__Data shown__:
==================================================

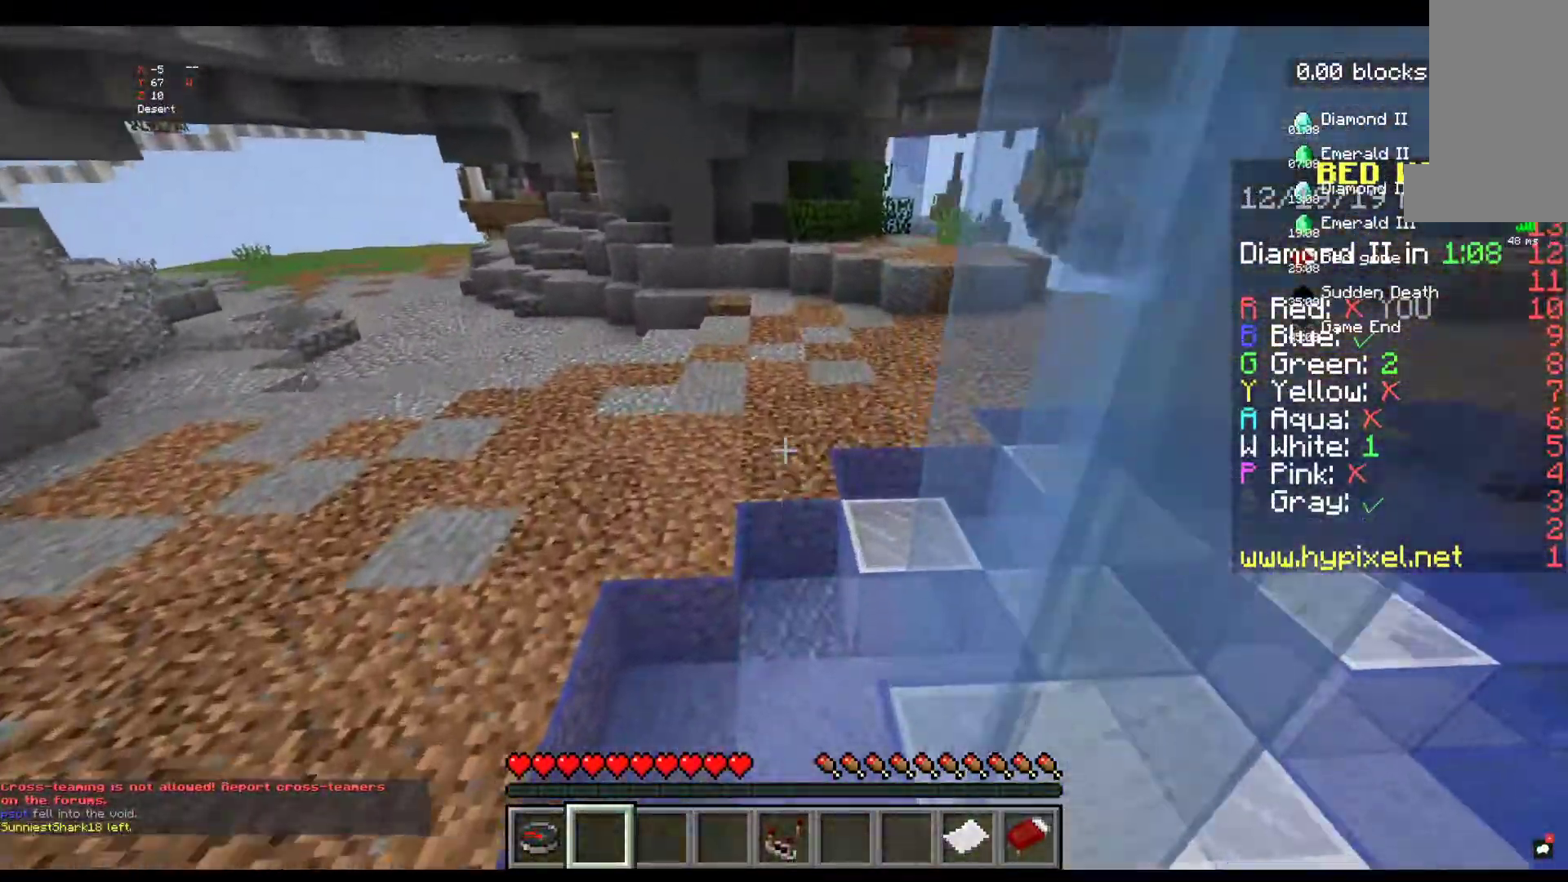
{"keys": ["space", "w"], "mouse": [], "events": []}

==================================================

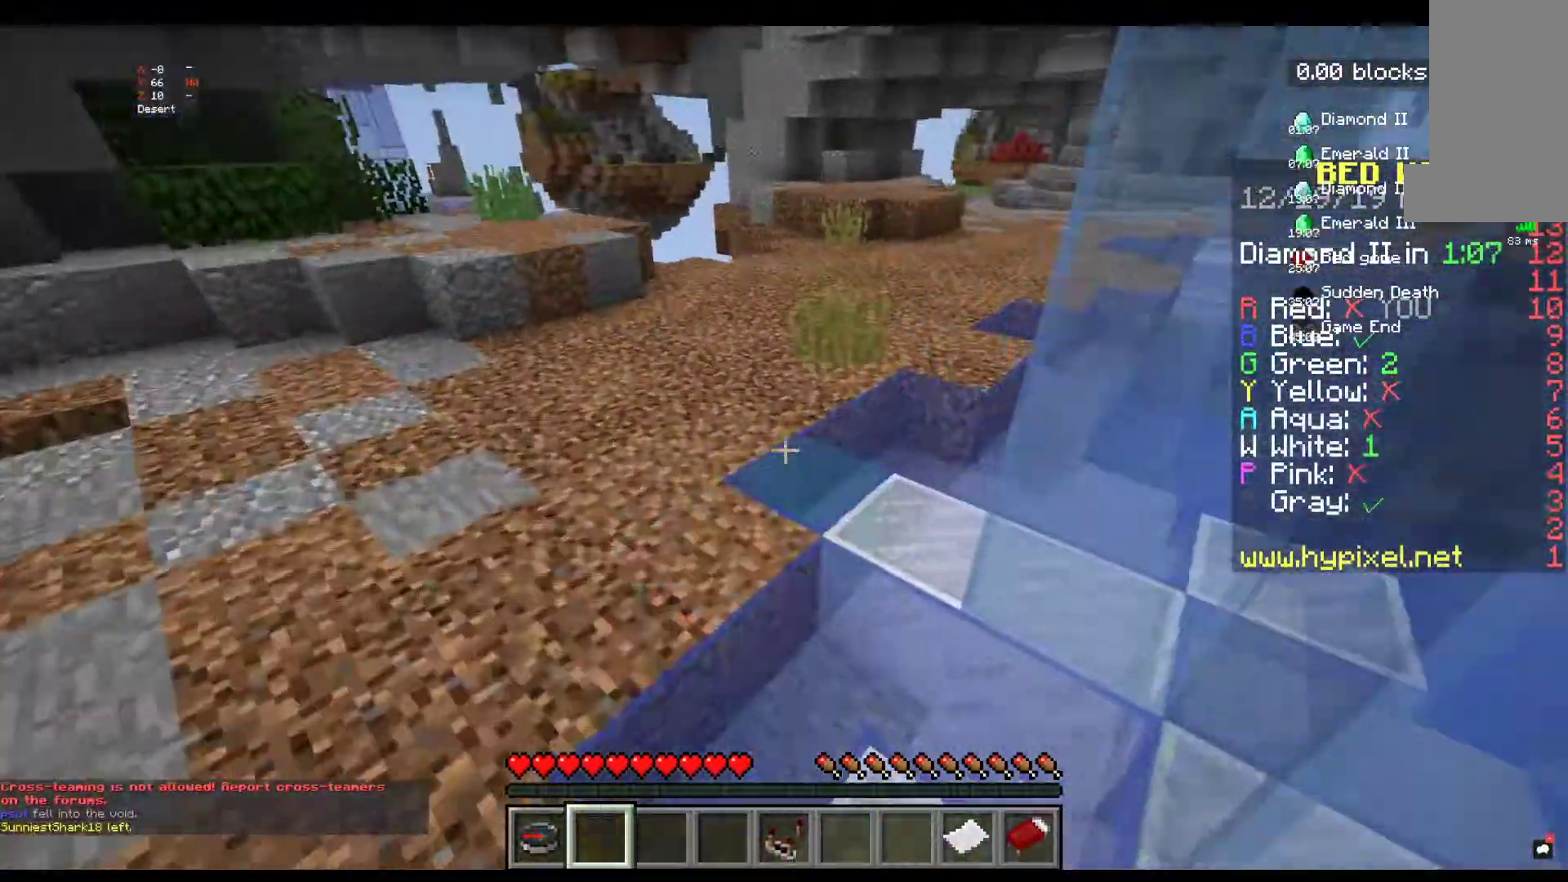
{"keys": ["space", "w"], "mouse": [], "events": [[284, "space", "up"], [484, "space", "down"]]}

==================================================

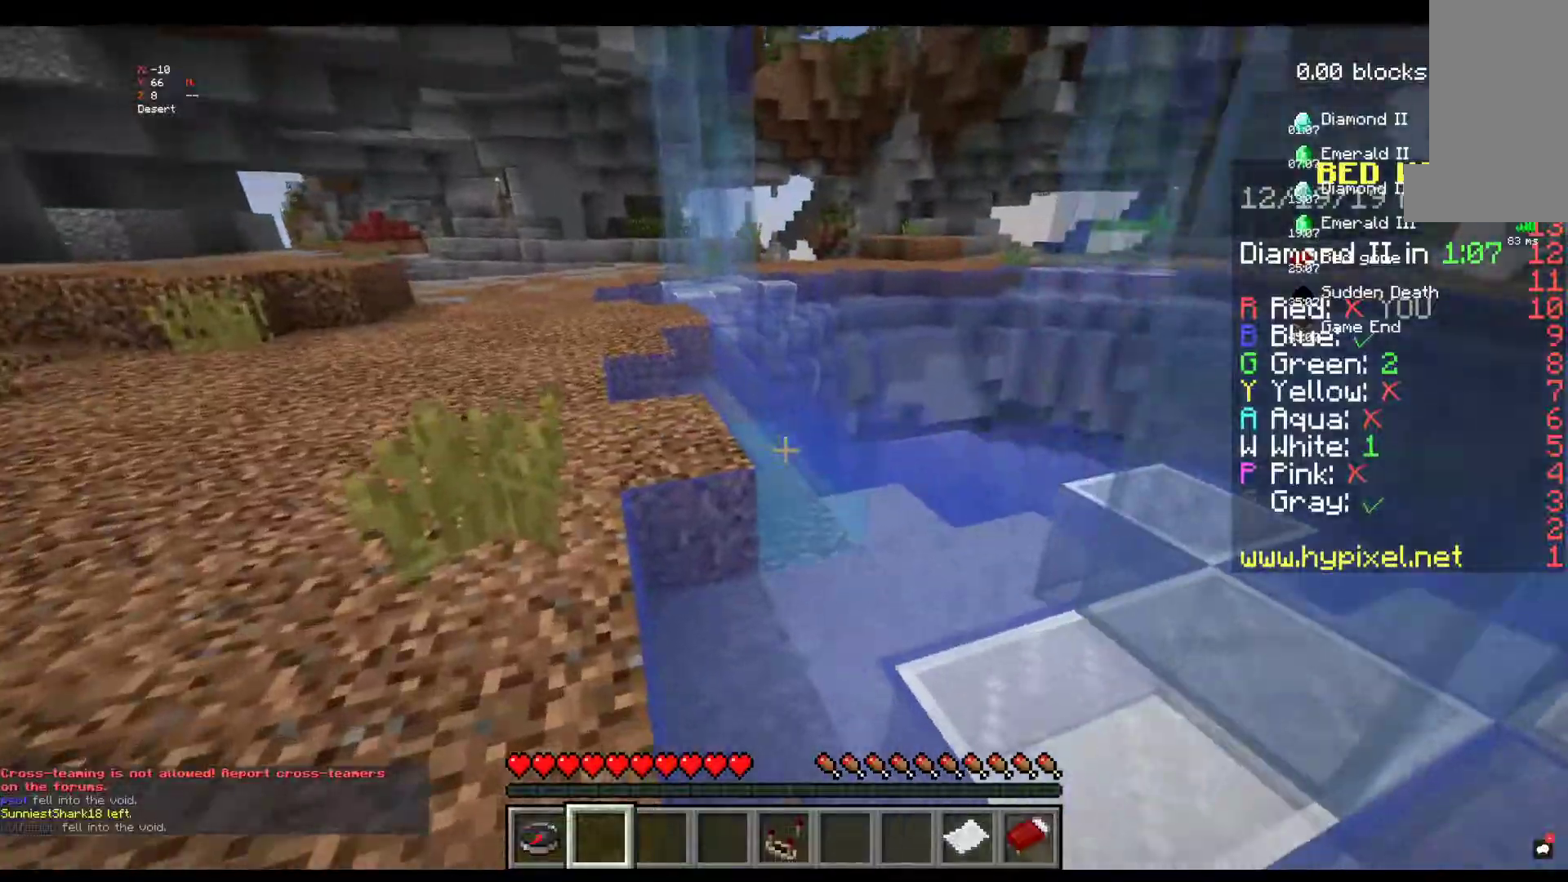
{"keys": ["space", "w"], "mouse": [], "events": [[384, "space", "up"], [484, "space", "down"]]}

==================================================

__Activity__: Pick out all lines from the data above in which the word "down" appears.

__Response for this exercise__:
{"keys": ["space", "w"], "mouse": [], "events": [[284, "space", "up"], [484, "space", "down"]]}
{"keys": ["space", "w"], "mouse": [], "events": [[384, "space", "up"], [484, "space", "down"]]}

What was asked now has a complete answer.